## What this task involves:
Scan the entries for "List". Every line that holds it is to be copied.

[Records shown]

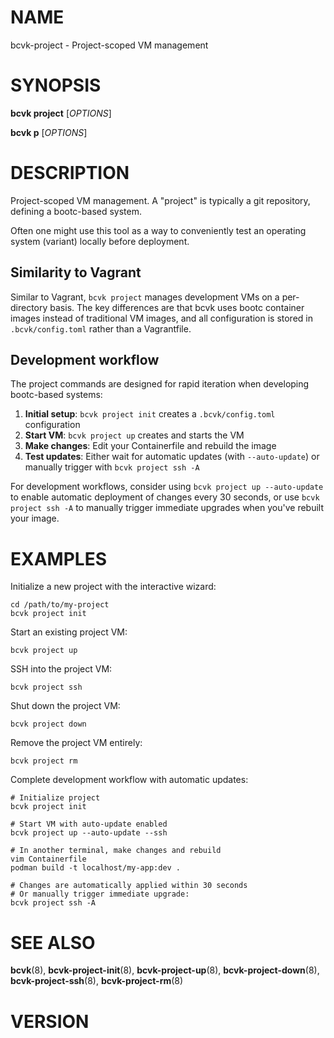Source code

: # NAME

bcvk-project - Project-scoped VM management
# SYNOPSIS

**bcvk project** [*OPTIONS*]

**bcvk p** [*OPTIONS*]

# DESCRIPTION

Project-scoped VM management. A "project" is typically
a git repository, defining a bootc-based system.

Often one might use this tool as a way to conveniently
test an operating system (variant) locally before deployment.

## Similarity to Vagrant

Similar to Vagrant, `bcvk project` manages development VMs on a per-directory
basis. The key differences are that bcvk uses bootc container images instead
of traditional VM images, and all configuration is stored in `.bcvk/config.toml`
rather than a Vagrantfile.

## Development workflow

The project commands are designed for rapid iteration when developing bootc-based
systems:

1. **Initial setup**: `bcvk project init` creates a `.bcvk/config.toml` configuration
2. **Start VM**: `bcvk project up` creates and starts the VM
3. **Make changes**: Edit your Containerfile and rebuild the image
4. **Test updates**: Either wait for automatic updates (with `--auto-update`) or
   manually trigger with `bcvk project ssh -A`

For development workflows, consider using `bcvk project up --auto-update` to
enable automatic deployment of changes every 30 seconds, or use `bcvk project ssh -A`
to manually trigger immediate upgrades when you've rebuilt your image.

<!-- BEGIN GENERATED OPTIONS -->
<!-- END GENERATED OPTIONS -->

# EXAMPLES

Initialize a new project with the interactive wizard:

    cd /path/to/my-project
    bcvk project init

Start an existing project VM:

    bcvk project up

SSH into the project VM:

    bcvk project ssh

Shut down the project VM:

    bcvk project down

Remove the project VM entirely:

    bcvk project rm

Complete development workflow with automatic updates:

    # Initialize project
    bcvk project init

    # Start VM with auto-update enabled
    bcvk project up --auto-update --ssh

    # In another terminal, make changes and rebuild
    vim Containerfile
    podman build -t localhost/my-app:dev .

    # Changes are automatically applied within 30 seconds
    # Or manually trigger immediate upgrade:
    bcvk project ssh -A

# SEE ALSO

**bcvk**(8), **bcvk-project-init**(8), **bcvk-project-up**(8), **bcvk-project-down**(8), **bcvk-project-ssh**(8), **bcvk-project-rm**(8)

# VERSION

<!-- VERSION PLACEHOLDER -->
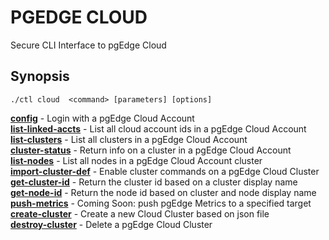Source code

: # PGEDGE CLOUD
Secure CLI Interface to pgEdge Cloud

## Synopsis
    ./ctl cloud  <command> [parameters] [options]   

[**config**](help/cloud-config.md)                         - Login with a pgEdge Cloud Account<br>
[**list-linked-accts**](help/cloud-list-linked-accts.md)   - List all cloud account ids in a pgEdge Cloud Account<br>
[**list-clusters**](help/cloud-list-clusters.md)           - List all clusters in a pgEdge Cloud Account<br>
[**cluster-status**](help/cloud-cluster-status.md)         - Return info on a cluster in a pgEdge Cloud Account<br>
[**list-nodes**](help/cloud-list-nodes.md)                 - List all nodes in a pgEdge Cloud Account cluster<br>
[**import-cluster-def**](help/cloud-import-cluster-def.md) - Enable cluster commands on a pgEdge Cloud Cluster<br>
[**get-cluster-id**](help/cloud-get-cluster-id.md)         - Return the cluster id based on a cluster display name<br>
[**get-node-id**](help/cloud-get-node-id.md)               - Return the node id based on cluster and node display name<br>
[**push-metrics**](help/cloud-push-metrics.md)             - Coming Soon: push pgEdge Metrics to a specified target<br>
[**create-cluster**](help/cloud-create-cluster.md)         - Create a new Cloud Cluster based on json file<br>
[**destroy-cluster**](help/cloud-destroy-cluster.md)       - Delete a pgEdge Cloud Cluster<br>

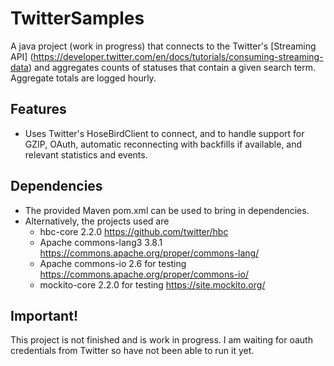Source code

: # TwitterSamples
A java project (work in progress) that connects to the Twitter's [Streaming API] (https://developer.twitter.com/en/docs/tutorials/consuming-streaming-data) and aggregates counts of statuses that contain a given search term.  Aggregate totals are logged hourly.


## Features
* Uses Twitter's HoseBirdClient to connect, and to handle support for GZIP, OAuth, automatic reconnecting with backfills if available, and relevant statistics and events.

## Dependencies 
* The provided Maven pom.xml can be used to bring in dependencies.
* Alternatively, the projects used are 
  * hbc-core 2.2.0 https://github.com/twitter/hbc
  * Apache commons-lang3 3.8.1 https://commons.apache.org/proper/commons-lang/
  * Apache commons-io 2.6 for testing https://commons.apache.org/proper/commons-io/
  * mockito-core 2.2.0 for testing https://site.mockito.org/

## Important!
This project is not finished and is work in progress.  I am waiting for oauth credentials from Twitter so have not been able to run it yet.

[/Records shown]

## Written reply:
[**list-linked-accts**](help/cloud-list-linked-accts.md)   - List all cloud account ids in a pgEdge Cloud Account<br>
[**list-clusters**](help/cloud-list-clusters.md)           - List all clusters in a pgEdge Cloud Account<br>
[**list-nodes**](help/cloud-list-nodes.md)                 - List all nodes in a pgEdge Cloud Account cluster<br>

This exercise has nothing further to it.